Résumé : Après l’avoir évoqué dans différents numéros du Cep, l’auteur revient encore sur l’homme de Néandertal suite à l’exposition proposée en 2000 par le Musée national de Préhistoire des Eyzies de Tayac (Dordogne). Il apporte plusieurs précisions intéressantes sur les raisons qui ont poussé les préhistoriens à réhabiliter et à réhumaniser cet Homo neandertalensis.

Nous avons signalé dans le numéro 11 du Cep cette exposition sur l’homme de Néandertal, qui visait à le réhabiliter, et dans sa représentation, et dans sa civilisation.

Bien que toujours considéré comme distinct du Cro-Magnon, l’ancêtre de l’homme moderne, l’homme de Néandertal commence à être reconnu comme un « homme » à part entière, doté d’un aspect humain et possédant sa propre civilisation et ses rites funéraires. Il n’est donc plus cette espèce de brute sortant de l’animalité dont une imagerie grotesque nous abreuvait jusqu’à la nausée depuis un siècle, en particulier depuis les années 1950.

Dans un premier temps, on pourrait croire à un élan de sincérité de la part des organisateurs de cette exposition (dont le titre exact est : « Néandertal vu par Cro-Magnon) qui entre maintenant dans sa deuxième année, avec pour objectif de faire passer l’information (de la réhabilitation humaine de l’homme de Néandertal) le plus largement auprès du public et des touristes, en sortant l’exposition du musée et en la rendant gratuite.

Consigne. Relevez, dans le texte sur l'exposition consacrée à l'homme de Néandertal, tout ce dont celui-ci est désormais reconnu comme doté ou possesseur. Les lignes ci-dessous n'ont aucun rôle dans ce travail.

Données fournies.
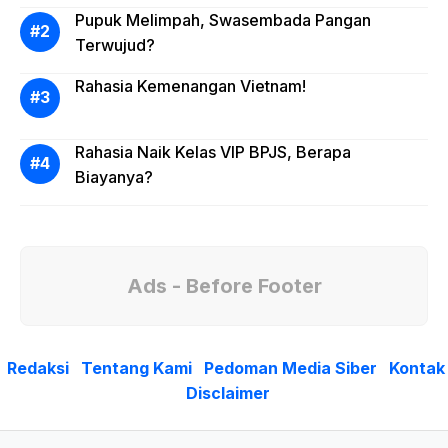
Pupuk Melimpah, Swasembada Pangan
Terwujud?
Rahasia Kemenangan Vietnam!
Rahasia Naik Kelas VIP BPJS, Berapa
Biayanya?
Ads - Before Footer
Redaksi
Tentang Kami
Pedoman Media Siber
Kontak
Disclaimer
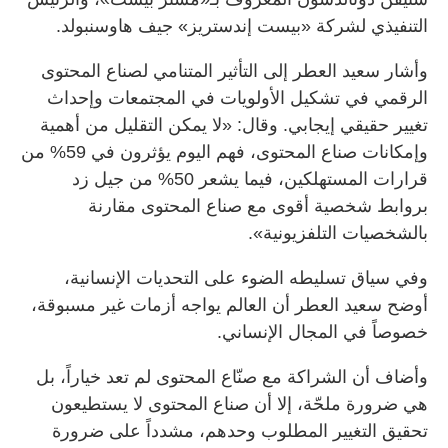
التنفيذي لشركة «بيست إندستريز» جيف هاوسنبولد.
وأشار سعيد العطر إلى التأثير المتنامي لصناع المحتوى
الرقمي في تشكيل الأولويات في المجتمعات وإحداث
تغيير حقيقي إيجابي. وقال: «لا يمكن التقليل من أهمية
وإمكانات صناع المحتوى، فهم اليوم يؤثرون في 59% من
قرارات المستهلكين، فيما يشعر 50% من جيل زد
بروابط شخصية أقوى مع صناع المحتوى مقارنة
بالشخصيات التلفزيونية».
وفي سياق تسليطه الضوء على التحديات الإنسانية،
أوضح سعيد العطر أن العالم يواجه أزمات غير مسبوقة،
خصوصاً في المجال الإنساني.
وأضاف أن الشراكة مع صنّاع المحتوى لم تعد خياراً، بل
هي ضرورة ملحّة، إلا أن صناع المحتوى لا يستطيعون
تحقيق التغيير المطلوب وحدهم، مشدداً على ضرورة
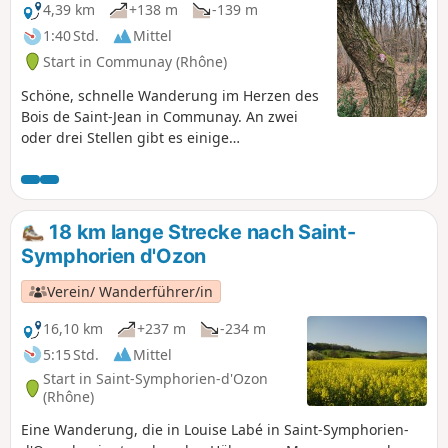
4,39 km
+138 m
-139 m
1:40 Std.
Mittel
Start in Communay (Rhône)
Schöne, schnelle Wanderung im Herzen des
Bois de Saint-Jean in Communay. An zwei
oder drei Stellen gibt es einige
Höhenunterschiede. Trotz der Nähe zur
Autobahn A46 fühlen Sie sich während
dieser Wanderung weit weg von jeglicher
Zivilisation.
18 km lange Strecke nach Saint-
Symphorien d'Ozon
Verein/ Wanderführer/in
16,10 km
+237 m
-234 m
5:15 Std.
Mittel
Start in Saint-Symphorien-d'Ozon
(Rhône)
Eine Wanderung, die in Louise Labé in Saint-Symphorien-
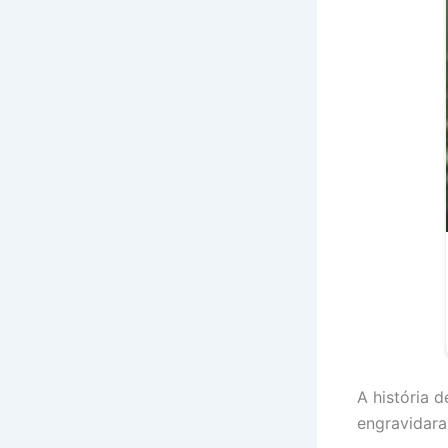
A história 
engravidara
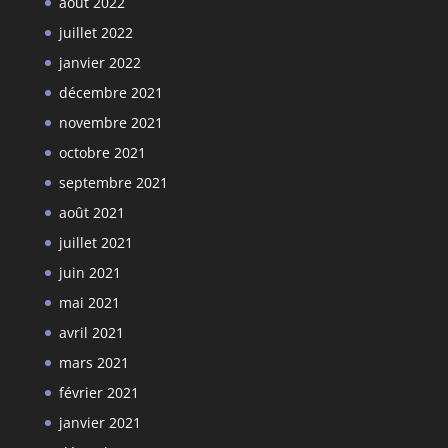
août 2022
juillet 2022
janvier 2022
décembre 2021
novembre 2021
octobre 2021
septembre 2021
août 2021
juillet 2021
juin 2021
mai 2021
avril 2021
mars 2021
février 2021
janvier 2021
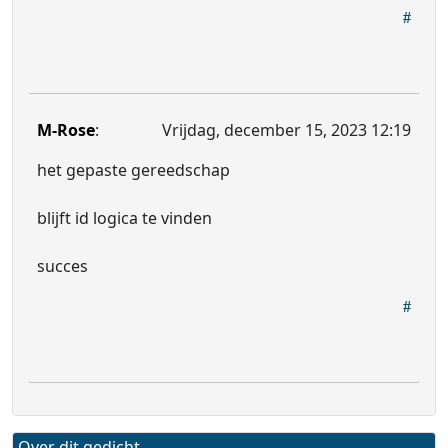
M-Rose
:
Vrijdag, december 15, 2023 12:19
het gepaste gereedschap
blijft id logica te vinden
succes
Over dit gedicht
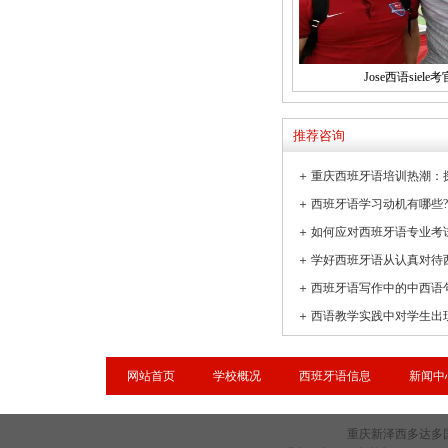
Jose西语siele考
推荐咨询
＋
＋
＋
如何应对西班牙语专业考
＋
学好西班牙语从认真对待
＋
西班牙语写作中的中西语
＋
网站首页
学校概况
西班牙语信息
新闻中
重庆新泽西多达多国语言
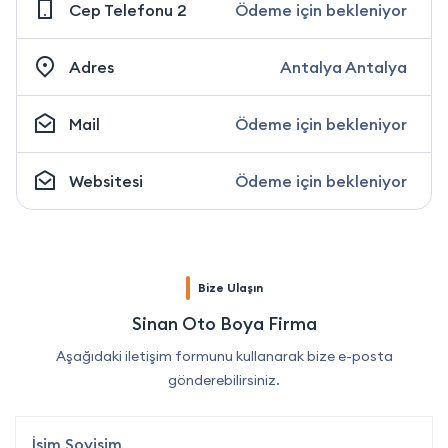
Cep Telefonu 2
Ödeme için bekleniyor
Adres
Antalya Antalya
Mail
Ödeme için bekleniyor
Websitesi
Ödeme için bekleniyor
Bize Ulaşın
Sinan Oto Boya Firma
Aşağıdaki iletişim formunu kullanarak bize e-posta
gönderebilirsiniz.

* * *

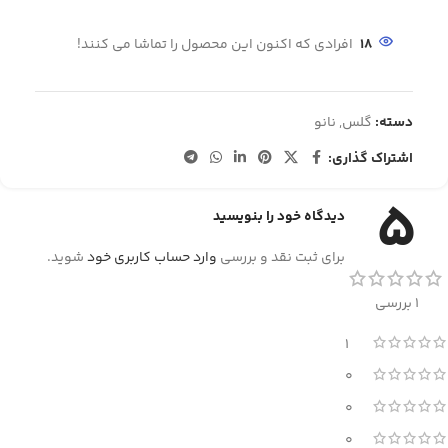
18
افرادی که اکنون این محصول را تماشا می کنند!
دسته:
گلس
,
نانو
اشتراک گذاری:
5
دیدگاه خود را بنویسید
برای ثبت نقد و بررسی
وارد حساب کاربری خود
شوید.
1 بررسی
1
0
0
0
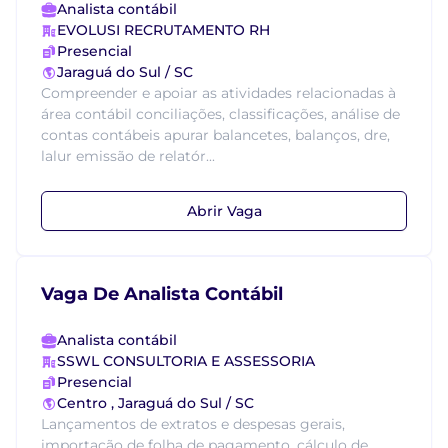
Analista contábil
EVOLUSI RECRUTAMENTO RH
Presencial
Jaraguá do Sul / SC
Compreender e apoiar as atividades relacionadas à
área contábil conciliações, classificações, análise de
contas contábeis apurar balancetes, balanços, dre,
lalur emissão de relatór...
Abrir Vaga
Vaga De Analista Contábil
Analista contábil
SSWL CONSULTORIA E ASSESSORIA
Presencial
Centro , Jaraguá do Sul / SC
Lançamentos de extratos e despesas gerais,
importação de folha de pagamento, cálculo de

Réponse.
- un aspect humain
- sa propre civilisation
- ses rites funéraires